Graduate students at Purdue have been learning a coding technique that will help them land top-tier jobs once they graduate.

The computing industry has felt a strong push toward finding ways to compute large amounts of data with simultaneous coding. Tasks formerly delegated to a computer’s central processing units (CPUs) are now being given to graphics processing units (GPUs), which more efficiently process large amounts of data. These developments require students to acquire new effective coding skills, including the ability to perform “parallel programming,” a technique taught to students in CGT 62000, Introduction to Compute Unified Device Architecture, or CUDA.

“There is a paradigm shift in computational thinking,” said Bedrich Benes, professor of the course. “Computers are no longer a single CPU. They use multiple computational cores and the new generation should know how to utilize their power.”

Benes, an associate professor in the department of computer graphics technology, said the class provides opportunities that have helped his students find jobs at large companies.

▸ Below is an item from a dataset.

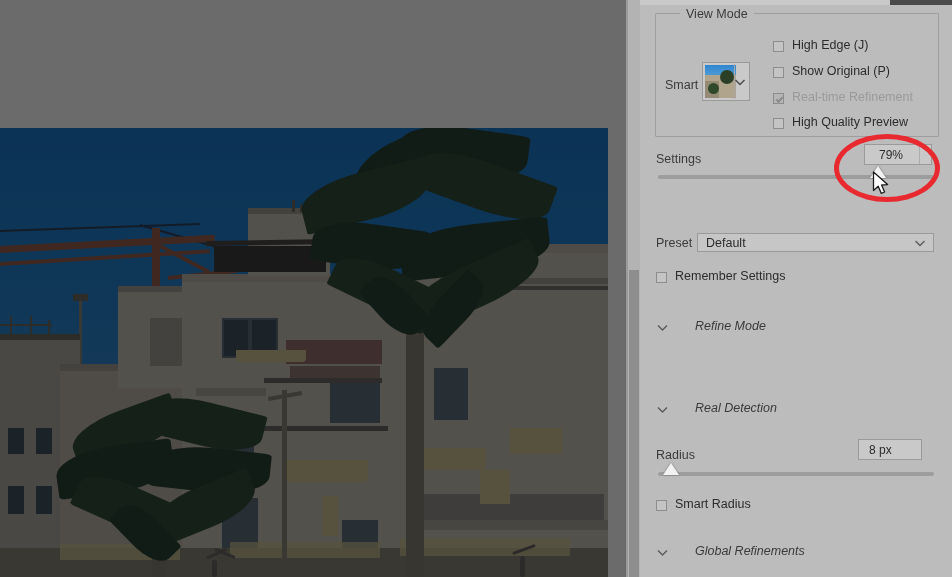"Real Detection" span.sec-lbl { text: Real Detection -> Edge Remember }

“Several companies are trying to smear the differences between CPUs and GPUs in bringing them closer together,” Benes said.

CUDA is a skill that a computer programmer wants to add to his or her resume, whether he is a computer scientist or engineer, said Innfarn Yoo, a graduate student in the department of computer graphics technology.

“Today’s industrial areas are more and more focusing on analyzing, processing and visualizing large-scale data,” Yoo said. “For example, visualizing the United States’ pollution levels, solving the Navier-Stokes equation for weather forecasts and processing computer graphics in movie industries.”

CUDA can speed up a student’s or researcher’s data analysis up to 500 times, making the programming skill attractive to potential employers. Even the movie industry has need of the advanced coding skills in CUDA, since it continues to rely more and more heavily on expert visual effects coding.

Yoo said that even as a student in college, he’s noticed the helpfulness of learning to use CUDA programming.

“My master’s thesis was about human motion processing, and at that time, I was using 6.5 hours of human motion capture data,” Yoo said. “The 6.5 hours of human motions took more than four GB of data ... I applied CUDA for the processing, and it only took two to four seconds on my laptop. Compared to CPUs, it sped up more than 500 times.”

Juraj Vanek, a graduate student in the department of computer graphics technology, said that learning CUDA has increased his value on the job market.

“Such parallel programming is very beneficial, especially with tasks that involve large data,” Vanek said. “Any company is willing to pay well for the expert who is capable of using GPUs to speed up existing applications hundreds of times, thus saving the company time and funds.”

Vanek said CUDA is a less common skill among computer programmers and helps a job candidate stand out among others.

“There are a lot of programmers with common skills: C++, Java or similar procedural language ... but not so many that know CUDA,” Vanek said. “It’s because programming for GPUs requires one to think that his code will not run once, but thousands of times at the same time.”

Marek Fiser, a graduate student in the department of computer graphics technology, personally benefited, getting an internship at NVIDIA, the company that invented CUDA, last summer.

“(The class) is not about teaching CUDA specifically, but more about being exposed to parallel programming that is extremely useful nowadays,” Fiser said. “Parallelizing algorithms is very important because multi-core processors are in every computer and newer mobile device.”